A confession: I am 32 years old and I watch MTV's popular show "Total Request Live." I don't care for a lot of the music (I'll take Barenaked Ladies or Everclear over N*SYNC and Britney Spears any day) but I am fascinated watching "of-the-moment" superstars made and forgotten overnight. As a child - back in the days pre-MTV - I watched a lot of cartoons. One of them was "Josie and the Pussycats." Most teens today are probably unfamiliar with that show, but it is now the basis for a live-action movie which, quite cleverly, sends up TRL-style pop culture.
The film begins with an insanely funny parody of the Backstreet Boys "I Want It That Way" video. A fictional boy band called DuJour steps off a private plane to be greeted by hysterically screaming female fans. They launch into a song called "Backdoor Lover" (the homoerotic overtones of which are dead on perfect) and dance around in an elaborately choreographed routine. As this mini-show occurs on the airport tarmac, the teen girls go into a hormonal craze. The members of DuJour are played by a real-life posse of actors including Seth Green ("Buffy the Vampire Slayer"), Donald Faison ("Clueless") and Breckin Myer ("Go"), which makes the scene even more hilarious; these guys look like they are relishing the chance to make fun of boy bands.
DuJour is then killed in a plane crash. Left without a band, their manager, Wyatt Frame (Alan Cumming), needs a new group to turn into superstars. By total accident, he stumbles upon the title group - singer/guitarist Josie (Rachael Leigh Cook), bassist Val (Rosario Dawson), and drummer Melody (Tara Reid). Josie and the Pussycats long for a record deal and are only slightly suspicious when Frame signs them without ever hearing a note of music.

Tara Reid, Rachael Leigh Cook, and Rosario Dawson are Josie and the Pussycats |
| |
In reality, Frame is a bad guy in cahoots with an evil record company CEO named Fiona (Parker Posey) to plant subliminal messages into rock music. The messages range from product placement, urging teens to buy certain brands of clothing, to mandates of style ("Heath Ledger is the new Matt Damon!"). Frame and Fiona are, in essence, the arbiters of cool, making sure that mindless teenagers are told what soda to drink, what shoes to wear, and what colors are fashionable. They put these messages, and others ("Josie and the Pussycats are the best band ever!"), into the group's music. Before long, Josie and crew are hot as can be. But the villains want to phase out Val and Melody to make Josie a solo star.
The humor in Josie and the Pussycats is aimed squarely at the TRL audience. For instance, Frame arranges for Val and Melody to go on TRL, where host Carson Daly is preprogrammed to kill them. If you aren't hip to all things MTV, you won't know how funny it is to see the usually genial Daly threatening someone with a bat. Or that the scene is given extra punch by the fact that Tara Reid is his real-life fiancee. (One suspects that they won't show this scene at the wedding reception.) There are many pokes and jabs at other teen pop stars along the way.

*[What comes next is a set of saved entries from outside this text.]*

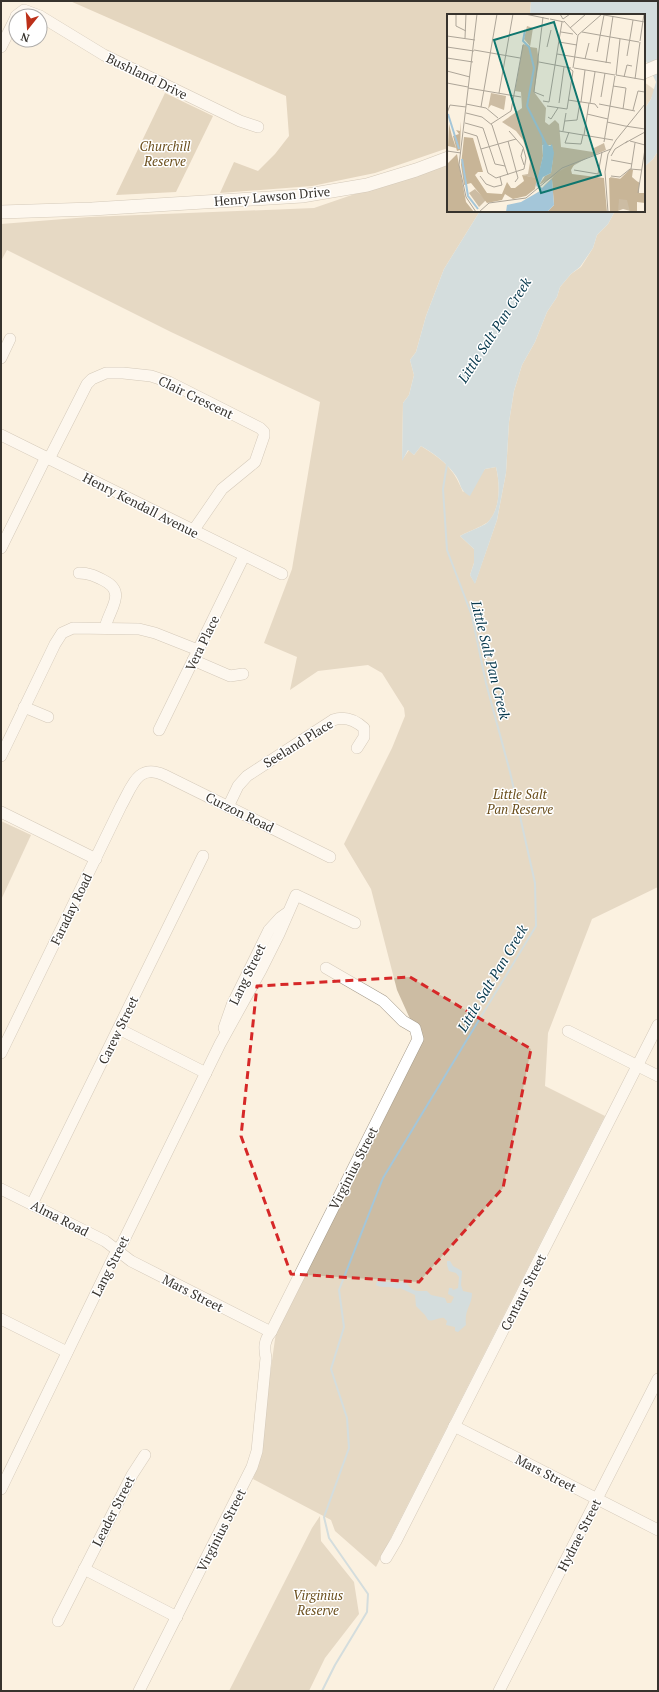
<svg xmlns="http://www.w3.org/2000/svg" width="659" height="1692" font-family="'PT Serif',serif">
<rect width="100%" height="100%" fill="#fbf1e0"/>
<g fill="#ccbca3">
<polygon points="644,82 655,90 651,99 644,110"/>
<path d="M658,151V887L592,919L548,1033L545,1086L605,1116L376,1567L335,1531L331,1520L253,1479L257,1468L276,1332L420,1041L397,990L371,889L344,844L392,748L405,716L404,708L382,673L368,665L318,671L290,690L297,657L264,643L292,569L320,402L171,332L7,250L1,261V224L89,217L314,208L448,162V211H480L444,269L426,316L416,352L410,360L414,375L409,395L403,403L402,460L409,450L414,455L421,446C442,459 453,467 463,492L485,469L496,467C500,484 501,507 489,521C486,525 465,533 460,536L474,549V563L470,575L475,583L497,520L506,473L509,422L514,391L522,365L535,342L547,312L557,297L560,287L571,274L581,267L593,248L597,235L608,224L615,211H644V167L653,159Z"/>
<polygon points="1,821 31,835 1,900"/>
<polygon points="320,1516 321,1541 354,1582 359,1614 325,1658 309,1691 229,1691 312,1528"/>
</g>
<g fill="#c8b597">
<polygon points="70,1 531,1 530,15 448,15 448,148 375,173 312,186 220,193 234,162 258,171 275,154 289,136 286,96"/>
<polygon points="165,93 213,116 176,192 116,195"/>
</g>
<g fill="#a4c6d9">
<polygon points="531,1 658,1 658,151 653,159 644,167 644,110 651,99 656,82 644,57 644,15 530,15"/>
<path d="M480,211H615L608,224L597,235L593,248L580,267L571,274L560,287L557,297L547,312L535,342L522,365L514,391L509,422L506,473L497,520L475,584L470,575L474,563V549L460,536C465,533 486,525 488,522C501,508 500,484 496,467L485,469L470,496C459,490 462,485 456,476C446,462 436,455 421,446L414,455L408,450L402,461L403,403L409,395L414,375L410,360L416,352L426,316L444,269Z"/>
<path d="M447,1261H450L453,1266L462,1271L461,1285L463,1291L472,1293C472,1306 464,1309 466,1325L458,1332L455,1331V1327L446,1325L447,1321L444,1318C439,1317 434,1322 428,1320L425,1315L416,1306L415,1295L400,1288L397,1289C389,1285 383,1289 376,1285L377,1282L379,1281L397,1283L405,1281C413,1292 414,1291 427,1291L431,1295L445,1298L447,1303H451L454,1297L448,1294L449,1288H452L453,1290L458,1288L459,1277L456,1273L449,1271L447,1265Z"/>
</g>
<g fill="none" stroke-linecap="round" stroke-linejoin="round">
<polyline stroke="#a4c6d9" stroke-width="2" points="322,1691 335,1665 367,1612 368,1594 329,1538 324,1517 349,1448 347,1418 331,1369 344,1327 339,1290 383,1178 536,926 535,883 510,772 486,683 472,616 447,550 443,489 447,464"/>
<defs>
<g id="minor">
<polyline points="16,16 24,10 40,16"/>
<polyline points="40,16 104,55 240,121 258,127"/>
<polyline points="1,47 16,17"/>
<polyline points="1,358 10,339"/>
<polyline points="1,435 282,574"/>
<polyline points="49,459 87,384 92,379 106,373 123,373 151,376 169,382 260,428 264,432 264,436 255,462 222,489 193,531"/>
<polyline points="1,548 46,457"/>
<path d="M79,573C89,573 95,576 103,580C128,592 109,609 105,628"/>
<polyline points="193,660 230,676 243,674"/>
<polyline points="24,707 48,717"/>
<polyline points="159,730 244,556"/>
<polyline points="1,756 55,644 62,633 73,628 139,629 155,633 198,650"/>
<path d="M228,807L238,786L247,776L333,720C344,716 355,720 364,728V737L357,748"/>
<polyline points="1,812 96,859"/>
<polyline points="224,1028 232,1005 269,930 280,918 287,913"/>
<polyline points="119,1029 206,1073"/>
<polyline points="568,1031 658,1076"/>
<path d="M1,1053L121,806C132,787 137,763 164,775L330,857"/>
<polyline points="1,1189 105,1241 131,1261 271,1332"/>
<polyline points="32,1204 203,856"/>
<polyline points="1,1319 67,1352"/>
<polyline points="454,1426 658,1530"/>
<polyline points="1,1489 114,1256 123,1242 220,1044 261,970 279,934 296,895 355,923"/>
<polyline points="386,1558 396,1541 658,1025"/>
<polyline points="84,1569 177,1617"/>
<polyline points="58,1621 132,1475 145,1455"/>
<path d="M139,1691L252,1467L257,1451L266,1358C264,1348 264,1340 271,1332L418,1039L415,1028L403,1021L383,1001L326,968"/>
<polyline points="499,1691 658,1379"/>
</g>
<g id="major">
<polyline points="644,72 658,66"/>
<polyline points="1,212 92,209 302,196 367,185 416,170 448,158"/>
</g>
</defs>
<use href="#minor" stroke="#a59b8b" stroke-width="12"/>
<use href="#major" stroke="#a59b8b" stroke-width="14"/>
<use href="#minor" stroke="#fff" stroke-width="11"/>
<use href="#major" stroke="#fff" stroke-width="13"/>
</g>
<path d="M0 0H659V1692H0ZM410,977L531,1049L503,1188L419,1282L291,1274L241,1136L257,986Z" fill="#fbf1e0" fill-opacity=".55" fill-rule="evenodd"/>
<path fill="none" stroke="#d62828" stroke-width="3" stroke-dasharray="8 5" stroke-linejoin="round" d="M410,977L531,1049L503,1188L419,1282L291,1274L241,1136L257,986Z"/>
<g text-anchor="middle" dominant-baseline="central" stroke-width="3" stroke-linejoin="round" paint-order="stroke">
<g font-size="13" fill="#37332d" stroke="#fff">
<text transform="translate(147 76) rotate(26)">Bushland Drive</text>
<text transform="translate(272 196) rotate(-5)">Henry Lawson Drive</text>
<text transform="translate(196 397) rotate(26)">Clair Crescent</text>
<text transform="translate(141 505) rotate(27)">Henry Kendall Avenue</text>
<text transform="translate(202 643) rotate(-64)">Vera Place</text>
<text transform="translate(298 743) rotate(-32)">Seeland Place</text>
<text transform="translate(240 812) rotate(26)">Curzon Road</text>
<text transform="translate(71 909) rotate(-64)">Faraday Road</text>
<text transform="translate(247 974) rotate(-64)">Lang Street</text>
<text transform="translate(118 1030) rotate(-64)">Carew Street</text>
<text transform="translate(353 1168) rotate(-63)">Virginius Street</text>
<text transform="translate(60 1218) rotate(27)">Alma Road</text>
<text transform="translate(110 1266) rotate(-63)">Lang Street</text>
<text transform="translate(523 1292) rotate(-63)">Centaur Street</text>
<text transform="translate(193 1293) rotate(27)">Mars Street</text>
<text transform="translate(546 1473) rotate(27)">Mars Street</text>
<text transform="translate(113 1511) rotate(-63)">Leader Street</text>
<text transform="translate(221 1530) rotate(-63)">Virginius Street</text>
<text transform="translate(579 1535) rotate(-63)">Hydrae Street</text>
</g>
<g font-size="13" font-style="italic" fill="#6b4f1d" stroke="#fff">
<text x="165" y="146">Churchill<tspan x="165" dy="15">Reserve</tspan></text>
<text x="520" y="794">Little Salt<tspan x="520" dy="15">Pan Reserve</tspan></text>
<text x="318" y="1595">Virginius<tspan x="318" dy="15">Reserve</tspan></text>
</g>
<g font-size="14" font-style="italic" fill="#07384c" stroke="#fff">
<text transform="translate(494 330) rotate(-57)">Little Salt Pan Creek</text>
<text transform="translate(491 660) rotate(76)">Little Salt Pan Creek</text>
<text transform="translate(492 978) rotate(-59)">Little Salt Pan Creek</text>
</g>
</g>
<g transform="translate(447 14)">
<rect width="198" height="198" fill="#fbf1e0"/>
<path d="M80,12L86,14L83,33L90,34L92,48L87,78L99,94L98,108L102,111L108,106L112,110L114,133L146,138L147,134L157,129L159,136L140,144L92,171L98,162L104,159L106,144L105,131H95L96,142L89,174L88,164L75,161L81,160L83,148L76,126L69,117L55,108L75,94L74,78L68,77L76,30L83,32L77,25ZM44,79L59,82L57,96L44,91L41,95ZM163,163L192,168L187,198L176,195L168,198L169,189ZM28,175L39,186L32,193L22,179Z" fill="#ccbca3"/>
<path d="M14,107L13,136L10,137L6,122L12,120L9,116L13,117ZM2,110L5,122L9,134L1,132ZM17,123L26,124L36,158H31L28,161L40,179L55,180L60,168L64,174H68L77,167L75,161L90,164L88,175L79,182L66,185L58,180L55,186L40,189L24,169L17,171L14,151ZM10,140L19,188L27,198H0V150ZM128,149L124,156L125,160L157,164L160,198H100L107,191L105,166L95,174L111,158ZM183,155L186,156L185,163L192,169V179H198V189L190,188V198H183L180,186L172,185L171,198H163L162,164L173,165Z" fill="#c8b597"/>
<path d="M95,121L97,125L96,132L97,129L103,132L105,130L107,139L104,159L96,163L92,171L95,174L105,165L107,191L100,198H59L60,191L74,188L93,177L89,171L96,142Z" fill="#a4c6d9"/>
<path fill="none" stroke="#a4c6d9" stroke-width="2" d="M78,16L76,27L82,33L87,54L80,92L100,132M1,100L12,135M15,145L21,182L31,195"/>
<path fill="none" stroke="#ada598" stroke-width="1" d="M9,0V12L19,17M78,0L102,5M113,0L116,5L123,0M96,3L87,78L97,82M103,5L117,8M117,7L130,21M123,14L139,0M114,18L126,20M135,18L192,28M0,22L28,26M18,24L19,0M193,27L197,0M112,28L130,31M0,33L27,37M100,33L104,16M27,36L73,44M150,38L157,1L198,8M110,40L164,49M180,42L186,6M0,44L26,48M138,45L142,29M92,48L124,54M159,49L166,2M126,54L131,21L155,0M127,54L168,61M0,57L23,63M169,61L173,25M169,61L198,66M177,63L180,51L185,52M188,65L193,28M0,69L21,73M166,72L179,74L176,95M21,74L74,83M52,79L66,0M154,83L158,59M121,86L148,90L151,94M96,87L102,88L115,8M134,88L138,56M112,89L117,53M143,89L148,58M19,90L39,94L51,104M152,90L188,97M100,92L120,95L126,57L122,54M34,93L50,0M186,96L191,77L198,78M0,99L3,91L19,93M19,99L35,103L45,111L61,161M140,100L161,105M101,103L104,105L111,94M118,107L130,106L133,88M160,108L178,112M18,109L36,114L48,150L58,152M44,110L64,97L76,31M178,112L198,115M112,117L166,126M116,117L119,99M17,118L30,122L41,159L49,164L77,155L79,144L76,133L62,117M122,118L118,129L134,130L136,121M137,121L142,89M61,127L71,164L68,168M183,127L198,131M157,128L168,62M178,129L198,118M34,135L69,125M76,135L74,142L77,151M0,137L14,139M164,142L168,135L181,127M164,146L185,150M184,155L188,129M127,156L151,160L155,138M33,162L39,170L47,173L55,171L53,163M164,162L173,163L183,155L195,156M191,179L198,135M29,198L19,183L12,151L30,0M32,198L42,189L79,184L115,154L164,135M161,198L158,158L161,140L169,126L198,90"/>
<path fill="#0f766e" fill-opacity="0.15" stroke="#0f766e" stroke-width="2" d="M107,8L154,161L94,179L47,26Z"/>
<rect width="198" height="198" fill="none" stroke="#37332d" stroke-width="2"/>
</g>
<rect width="659" height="1692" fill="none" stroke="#37332d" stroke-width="4"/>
<g transform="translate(28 28) rotate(197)"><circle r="19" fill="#ffffff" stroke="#afadab"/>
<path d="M0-3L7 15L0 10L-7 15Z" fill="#bc3019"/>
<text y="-6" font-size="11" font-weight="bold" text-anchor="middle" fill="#37332d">N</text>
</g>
</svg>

The more keyed in you are to the phenomenon, the more likely you are to get the jokes.
Above and beyond that, the movie is a wicked satire of pop culture consumerism. The premise is that today's teenagers are automatons, susceptible to the influence of good advertising. And it's true - hype has really become the language of our time. Adolescents in particular seem to drift from one trend to the next, aimlessly following some fad that goes as quickly as it comes. (I wonder where all those teenage girls who vowed to love Hanson forever have gone.) There's a great scene in which the band arrives in a neo-Times Square area of a major city, only to find that there aren't really any buildings - just billboards.
Josie and the Pussycats was written and directed by Deborah Kaplan and Harry Elfont, who made a film I loved a few years ago called Can't Hardly Wait. Although their movies are very commercial, they are also quite smart. This one sends up the seemingly effortless way in which trends explode, even when no one particularly seems to like the item they are all compulsively buying. And, in a delicious piece of irony, this satire comes packaged in a movie that is pitched to the exact audience it is ridiculing.
The performances are functional - nothing to write home about, but then again, they aren't designed to be. The music itself is mixed. One or two songs are catchy, the rest are generic. Of course, that fact only lends itself to the satire. If the soundtrack hits the top ten, it will be a sign that the so-called "corporate synergy" has worked again. Josie and the Pussycats is a lot of fun, a movie filled with laughs and enough ammunition to hit the satiric bullseye more often than not.
(
out of four)
Josie and the Pussycats is rated PG-13 for sensuality and some language. The running time is 1 hour and 38 minutes.